Collected data
Segment Open

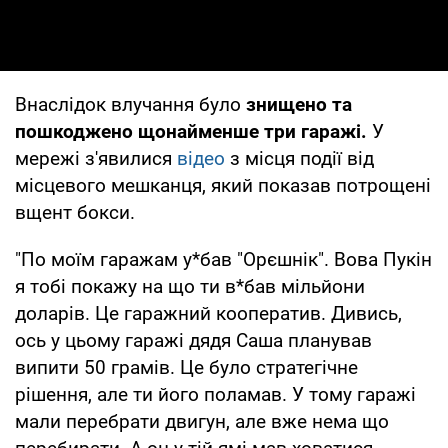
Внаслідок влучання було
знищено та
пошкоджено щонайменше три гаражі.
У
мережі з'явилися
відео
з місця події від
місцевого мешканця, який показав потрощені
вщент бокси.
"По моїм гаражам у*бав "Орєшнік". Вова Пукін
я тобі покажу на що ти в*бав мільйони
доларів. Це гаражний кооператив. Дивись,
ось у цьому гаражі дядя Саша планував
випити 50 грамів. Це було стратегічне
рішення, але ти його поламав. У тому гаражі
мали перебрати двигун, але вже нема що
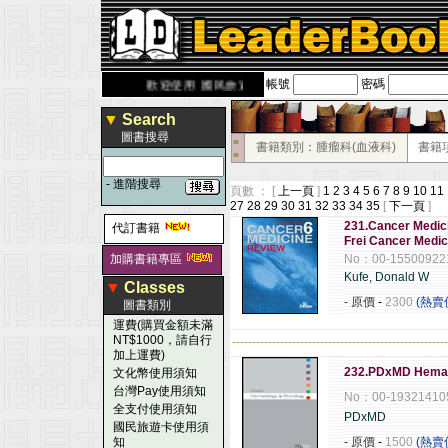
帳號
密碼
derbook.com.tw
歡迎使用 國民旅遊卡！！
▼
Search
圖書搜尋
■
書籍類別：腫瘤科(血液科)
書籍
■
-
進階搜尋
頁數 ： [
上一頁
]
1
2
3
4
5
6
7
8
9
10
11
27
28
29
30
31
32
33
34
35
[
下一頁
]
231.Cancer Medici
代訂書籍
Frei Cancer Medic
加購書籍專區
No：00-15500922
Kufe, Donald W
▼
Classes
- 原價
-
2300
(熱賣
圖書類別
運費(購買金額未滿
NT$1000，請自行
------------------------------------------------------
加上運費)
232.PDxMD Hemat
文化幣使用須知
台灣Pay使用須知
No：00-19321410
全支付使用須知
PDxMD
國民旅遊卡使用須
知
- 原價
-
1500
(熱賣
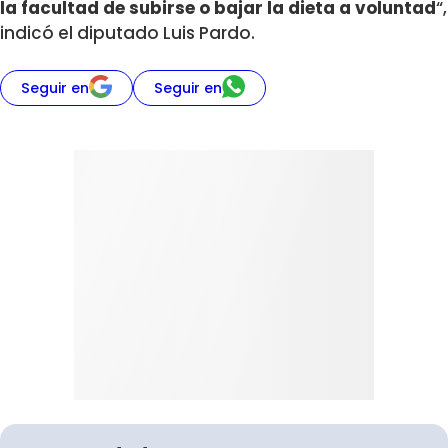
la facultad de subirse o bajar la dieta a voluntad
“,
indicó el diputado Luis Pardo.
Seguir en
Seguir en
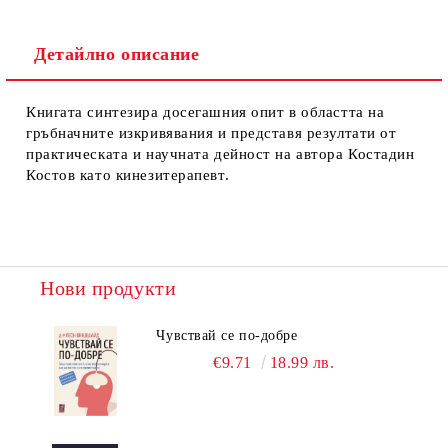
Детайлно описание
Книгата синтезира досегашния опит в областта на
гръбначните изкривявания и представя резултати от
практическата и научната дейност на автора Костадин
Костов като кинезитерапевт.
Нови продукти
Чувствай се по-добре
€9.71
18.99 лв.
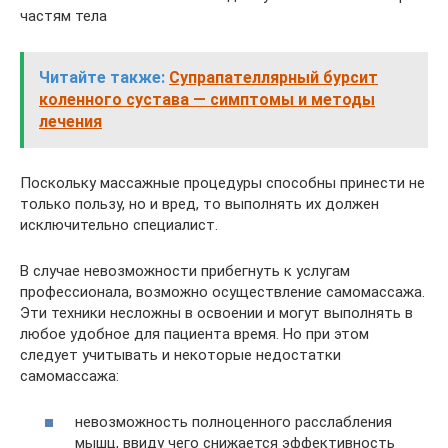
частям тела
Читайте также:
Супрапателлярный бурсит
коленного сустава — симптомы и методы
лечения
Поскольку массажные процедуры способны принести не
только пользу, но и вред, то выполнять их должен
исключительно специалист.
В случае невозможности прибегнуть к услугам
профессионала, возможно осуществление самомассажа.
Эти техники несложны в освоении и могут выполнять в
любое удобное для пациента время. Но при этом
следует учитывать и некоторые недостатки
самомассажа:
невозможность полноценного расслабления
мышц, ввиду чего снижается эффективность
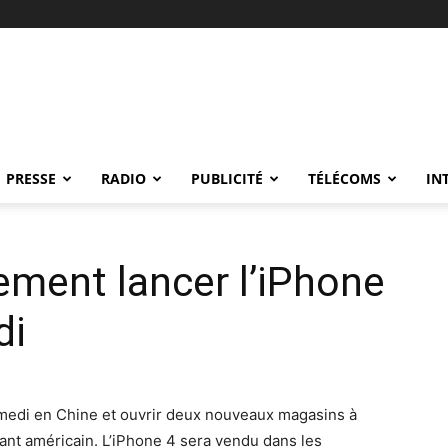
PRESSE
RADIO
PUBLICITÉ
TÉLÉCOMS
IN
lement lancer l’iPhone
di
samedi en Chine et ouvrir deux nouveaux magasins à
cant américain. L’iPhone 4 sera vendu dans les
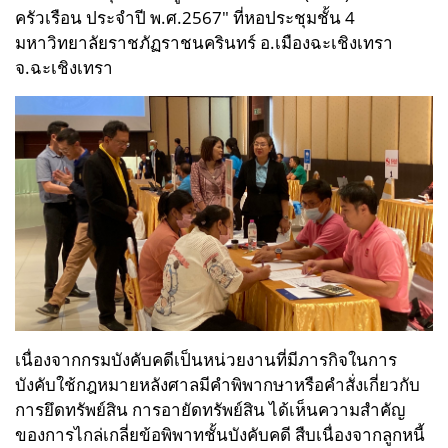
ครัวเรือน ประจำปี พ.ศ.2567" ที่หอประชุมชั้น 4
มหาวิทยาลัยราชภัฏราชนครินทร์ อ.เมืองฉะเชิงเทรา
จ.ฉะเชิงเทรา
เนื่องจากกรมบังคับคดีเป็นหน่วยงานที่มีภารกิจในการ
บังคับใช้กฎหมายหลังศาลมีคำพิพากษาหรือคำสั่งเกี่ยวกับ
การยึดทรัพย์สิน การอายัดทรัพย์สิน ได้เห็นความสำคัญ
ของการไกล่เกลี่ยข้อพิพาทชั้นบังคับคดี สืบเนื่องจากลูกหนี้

Segment Closed
Segment Open

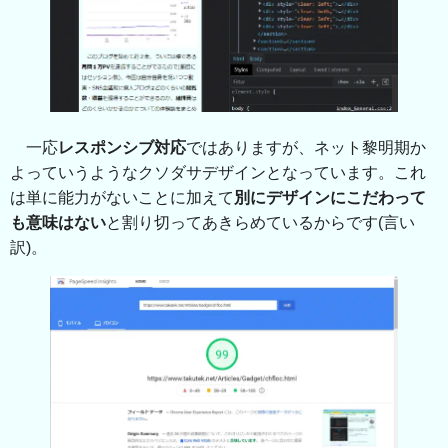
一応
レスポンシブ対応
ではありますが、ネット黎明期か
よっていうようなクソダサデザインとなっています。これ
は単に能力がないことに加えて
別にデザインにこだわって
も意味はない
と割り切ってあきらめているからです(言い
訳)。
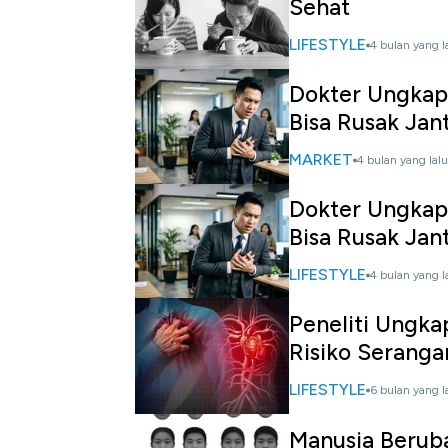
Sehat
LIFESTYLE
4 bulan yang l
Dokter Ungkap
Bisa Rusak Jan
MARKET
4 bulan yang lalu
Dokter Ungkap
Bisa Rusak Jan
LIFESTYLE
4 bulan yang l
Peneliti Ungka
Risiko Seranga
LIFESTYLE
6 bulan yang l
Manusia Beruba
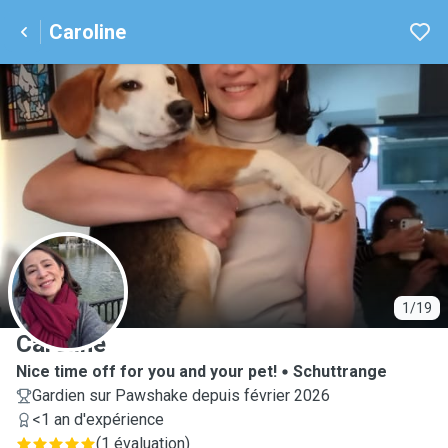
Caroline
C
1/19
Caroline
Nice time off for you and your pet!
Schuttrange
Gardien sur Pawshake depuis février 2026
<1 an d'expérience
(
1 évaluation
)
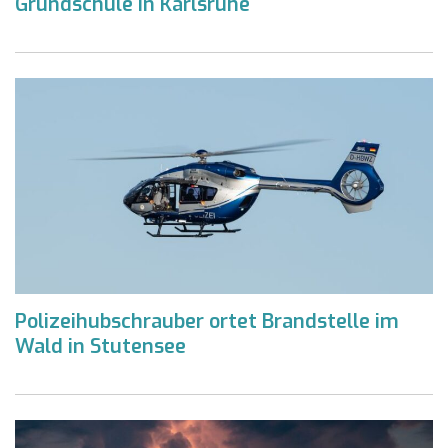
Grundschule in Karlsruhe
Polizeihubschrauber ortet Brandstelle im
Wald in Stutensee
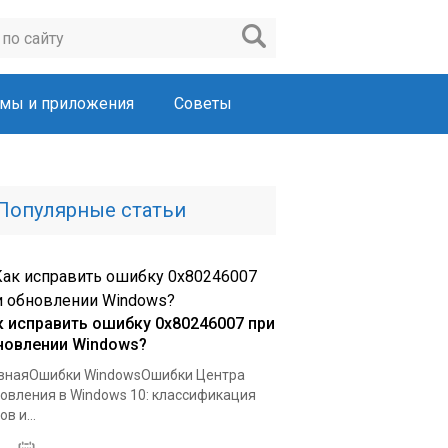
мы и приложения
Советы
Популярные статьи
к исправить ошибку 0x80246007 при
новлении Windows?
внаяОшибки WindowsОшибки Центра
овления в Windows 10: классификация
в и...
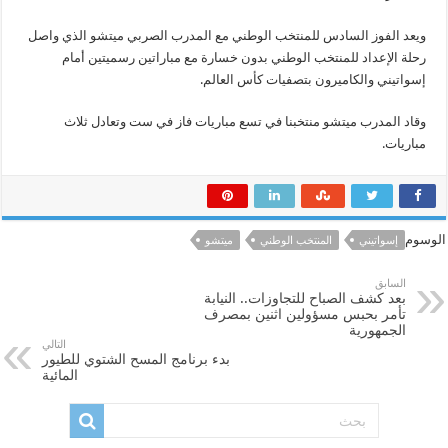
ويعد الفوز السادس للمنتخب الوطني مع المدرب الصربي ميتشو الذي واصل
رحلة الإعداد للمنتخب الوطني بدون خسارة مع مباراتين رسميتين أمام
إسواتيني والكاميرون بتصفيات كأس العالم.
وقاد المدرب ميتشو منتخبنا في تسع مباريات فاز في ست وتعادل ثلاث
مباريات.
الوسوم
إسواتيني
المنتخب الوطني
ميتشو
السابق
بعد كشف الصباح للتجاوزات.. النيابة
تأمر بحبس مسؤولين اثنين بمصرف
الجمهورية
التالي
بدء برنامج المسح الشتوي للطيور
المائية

Segment Closed
Segment Open

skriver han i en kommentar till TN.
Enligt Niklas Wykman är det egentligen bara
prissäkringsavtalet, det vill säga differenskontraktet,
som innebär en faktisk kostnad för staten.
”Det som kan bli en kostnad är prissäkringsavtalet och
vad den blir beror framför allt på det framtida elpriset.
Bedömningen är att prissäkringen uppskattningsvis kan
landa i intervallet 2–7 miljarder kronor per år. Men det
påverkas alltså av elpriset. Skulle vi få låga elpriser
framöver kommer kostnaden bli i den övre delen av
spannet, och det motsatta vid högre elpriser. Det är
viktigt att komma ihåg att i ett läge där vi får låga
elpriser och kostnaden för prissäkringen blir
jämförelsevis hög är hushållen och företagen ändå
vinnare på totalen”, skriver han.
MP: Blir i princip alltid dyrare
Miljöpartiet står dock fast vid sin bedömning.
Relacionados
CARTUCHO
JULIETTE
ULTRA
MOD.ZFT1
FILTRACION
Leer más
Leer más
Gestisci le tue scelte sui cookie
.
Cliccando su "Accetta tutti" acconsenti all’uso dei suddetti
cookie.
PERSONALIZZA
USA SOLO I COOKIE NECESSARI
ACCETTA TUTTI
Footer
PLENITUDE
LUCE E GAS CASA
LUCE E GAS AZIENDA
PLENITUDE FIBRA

Segment Closed

Reproduce the lines of the records from the one containing "Внаслідок влучання було" through the one containing "мышц, ввиду чего снижается эффективность", including both of those lines. Leave the pictures out of your output.

**Task solution**
Внаслідок влучання було
знищено та
пошкоджено щонайменше три гаражі.
У
мережі з'явилися
відео
з місця події від
місцевого мешканця, який показав потрощені
вщент бокси.
"По моїм гаражам у*бав "Орєшнік". Вова Пукін
я тобі покажу на що ти в*бав мільйони
доларів. Це гаражний кооператив. Дивись,
ось у цьому гаражі дядя Саша планував
випити 50 грамів. Це було стратегічне
рішення, але ти його поламав. У тому гаражі
мали перебрати двигун, але вже нема що
帳號
密碼
derbook.com.tw
歡迎使用 國民旅遊卡！！
▼
Search
圖書搜尋
■
書籍類別：腫瘤科(血液科)
書籍
■
-
進階搜尋
頁數 ： [
上一頁
]
1
2
3
4
5
6
7
8
9
10
11
27
28
29
30
31
32
33
34
35
[
下一頁
]
231.Cancer Medici
代訂書籍
Frei Cancer Medic
加購書籍專區
No：00-15500922
Kufe, Donald W
▼
Classes
- 原價
-
2300
(熱賣
圖書類別
運費(購買金額未滿
NT$1000，請自行
------------------------------------------------------
加上運費)
232.PDxMD Hemat
文化幣使用須知
台灣Pay使用須知
No：00-19321410
全支付使用須知
PDxMD
國民旅遊卡使用須
知
- 原價
-
1500
(熱賣
la facultad de subirse o bajar la dieta a voluntad
“,
indicó el diputado Luis Pardo.
Seguir en
Seguir en
Детайлно описание
Книгата синтезира досегашния опит в областта на
гръбначните изкривявания и представя резултати от
практическата и научната дейност на автора Костадин
Костов като кинезитерапевт.
Нови продукти
Чувствай се по-добре
€9.71
18.99 лв.
частям тела
Читайте также:
Супрапателлярный бурсит
коленного сустава — симптомы и методы
лечения
Поскольку массажные процедуры способны принести не
только пользу, но и вред, то выполнять их должен
исключительно специалист.
В случае невозможности прибегнуть к услугам
профессионала, возможно осуществление самомассажа.
Эти техники несложны в освоении и могут выполнять в
любое удобное для пациента время. Но при этом
следует учитывать и некоторые недостатки
самомассажа:
невозможность полноценного расслабления
мышц, ввиду чего снижается эффективность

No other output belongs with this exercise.